Apart from Warhols collaboration, the art industry has witnessed quite a number of artistic collaborations. The first example pits Mark Rothkos collaboration with fellow artist Philip Johnson. In fear that he might lose his art work, Rothko is summoned to construct a meditative house for his paintings. Unfortunately he was at loggerheads with Philip Johnson who was the architect and subsequently ended his life before the house was completed. However, the finished project became a monument to his genius toured by thousands every year.

The second collaboration was between Luis Bunuel and Salvar Dali is another example of artistic collaborations. Dali created a comfortable relationship with Luis Bunuel. Both men were staunch imagists at the Surrealist School. The duo was able to make a skit that exposed the free-association lifestyle to its aesthetic maximum. The third collaboration involves Bjork and Matthew Barney. Their feature length seems to be the only logical explanation of a collaboration pitting the couple.

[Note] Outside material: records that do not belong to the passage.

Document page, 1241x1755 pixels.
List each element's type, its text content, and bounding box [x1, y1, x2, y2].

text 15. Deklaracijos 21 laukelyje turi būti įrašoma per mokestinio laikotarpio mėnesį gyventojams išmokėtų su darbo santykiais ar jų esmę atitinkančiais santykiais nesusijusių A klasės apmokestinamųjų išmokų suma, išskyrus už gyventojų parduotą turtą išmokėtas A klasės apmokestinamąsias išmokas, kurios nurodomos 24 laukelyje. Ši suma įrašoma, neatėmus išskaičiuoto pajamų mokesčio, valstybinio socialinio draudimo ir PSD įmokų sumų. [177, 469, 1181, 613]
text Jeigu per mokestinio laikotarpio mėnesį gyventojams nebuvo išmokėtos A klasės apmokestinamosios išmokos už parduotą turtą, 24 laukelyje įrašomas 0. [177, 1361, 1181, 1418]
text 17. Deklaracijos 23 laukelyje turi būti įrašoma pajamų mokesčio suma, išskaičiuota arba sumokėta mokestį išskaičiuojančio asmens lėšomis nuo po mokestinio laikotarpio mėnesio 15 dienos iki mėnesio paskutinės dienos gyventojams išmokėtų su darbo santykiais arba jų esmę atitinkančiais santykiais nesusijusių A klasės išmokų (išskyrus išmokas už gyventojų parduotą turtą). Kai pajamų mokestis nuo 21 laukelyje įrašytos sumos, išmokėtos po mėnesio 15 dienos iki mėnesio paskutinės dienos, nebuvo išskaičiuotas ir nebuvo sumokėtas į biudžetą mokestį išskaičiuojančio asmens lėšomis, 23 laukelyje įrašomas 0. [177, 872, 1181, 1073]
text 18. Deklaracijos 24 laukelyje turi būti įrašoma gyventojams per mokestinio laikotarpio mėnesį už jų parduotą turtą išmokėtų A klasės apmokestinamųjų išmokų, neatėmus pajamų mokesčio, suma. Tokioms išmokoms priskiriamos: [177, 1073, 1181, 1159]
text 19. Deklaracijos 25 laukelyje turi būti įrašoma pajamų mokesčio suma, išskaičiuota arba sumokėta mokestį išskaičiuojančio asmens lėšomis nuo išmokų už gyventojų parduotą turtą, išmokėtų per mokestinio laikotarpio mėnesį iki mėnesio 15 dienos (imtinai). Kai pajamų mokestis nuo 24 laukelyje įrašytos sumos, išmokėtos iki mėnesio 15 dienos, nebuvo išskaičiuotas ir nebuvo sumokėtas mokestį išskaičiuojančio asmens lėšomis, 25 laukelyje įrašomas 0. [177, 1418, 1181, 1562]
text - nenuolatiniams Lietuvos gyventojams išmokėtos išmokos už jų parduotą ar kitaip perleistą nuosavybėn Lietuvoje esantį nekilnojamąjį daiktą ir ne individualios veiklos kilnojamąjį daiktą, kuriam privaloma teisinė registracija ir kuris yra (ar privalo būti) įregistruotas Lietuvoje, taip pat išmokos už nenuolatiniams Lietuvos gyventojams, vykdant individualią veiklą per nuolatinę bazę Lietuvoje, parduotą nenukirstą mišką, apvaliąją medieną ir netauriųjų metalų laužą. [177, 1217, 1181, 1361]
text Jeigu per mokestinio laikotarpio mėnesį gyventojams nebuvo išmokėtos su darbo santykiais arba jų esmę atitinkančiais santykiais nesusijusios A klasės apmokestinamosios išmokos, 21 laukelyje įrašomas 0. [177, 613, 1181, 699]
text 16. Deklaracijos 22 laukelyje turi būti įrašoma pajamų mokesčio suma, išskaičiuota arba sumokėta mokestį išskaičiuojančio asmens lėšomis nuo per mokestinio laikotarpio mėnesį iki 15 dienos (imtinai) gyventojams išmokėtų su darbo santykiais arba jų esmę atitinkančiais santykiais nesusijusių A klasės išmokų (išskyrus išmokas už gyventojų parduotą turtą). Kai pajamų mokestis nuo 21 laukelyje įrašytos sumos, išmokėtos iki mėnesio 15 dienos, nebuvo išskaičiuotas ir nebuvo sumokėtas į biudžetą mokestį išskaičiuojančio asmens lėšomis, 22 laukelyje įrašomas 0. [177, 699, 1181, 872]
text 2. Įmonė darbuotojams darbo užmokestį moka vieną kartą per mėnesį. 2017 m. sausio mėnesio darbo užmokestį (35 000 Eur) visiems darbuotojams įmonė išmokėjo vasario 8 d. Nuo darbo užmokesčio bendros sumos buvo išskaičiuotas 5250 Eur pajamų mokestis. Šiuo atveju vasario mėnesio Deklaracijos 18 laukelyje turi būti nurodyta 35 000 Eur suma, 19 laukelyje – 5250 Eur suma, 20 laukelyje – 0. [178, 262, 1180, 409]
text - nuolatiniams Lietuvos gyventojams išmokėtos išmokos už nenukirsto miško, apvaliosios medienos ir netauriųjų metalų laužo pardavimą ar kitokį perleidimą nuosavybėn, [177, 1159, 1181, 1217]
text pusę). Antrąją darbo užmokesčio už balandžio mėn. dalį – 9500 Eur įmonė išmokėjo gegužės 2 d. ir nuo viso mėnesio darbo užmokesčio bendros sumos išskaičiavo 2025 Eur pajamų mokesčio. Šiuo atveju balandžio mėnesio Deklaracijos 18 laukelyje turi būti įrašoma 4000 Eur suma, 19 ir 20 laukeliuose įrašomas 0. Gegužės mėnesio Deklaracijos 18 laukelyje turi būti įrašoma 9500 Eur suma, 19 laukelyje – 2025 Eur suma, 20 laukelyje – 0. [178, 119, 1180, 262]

In conclusion John Roberts highlights the ideas Andy Warhol employs in his artistic dominance. The technique of collaboration as depicted by the author helps artists learn something new from other artists. He outlines how Warhol puts aside his ego and works towards his goals not letting his ego get in the way. On the other hand, the technique of collective production goes hand in hand with developing artists not as individuals but as a group. Andy Warhol can be considered as the godfather of silkscreen printing and film as he adopted it in his Factory.

Works Cited

Roberts, John. "Warhrol's "Factory'; painting and the mass-cultural spectator." Roberts, John. Varieties of Modernism. n.d. 371-393.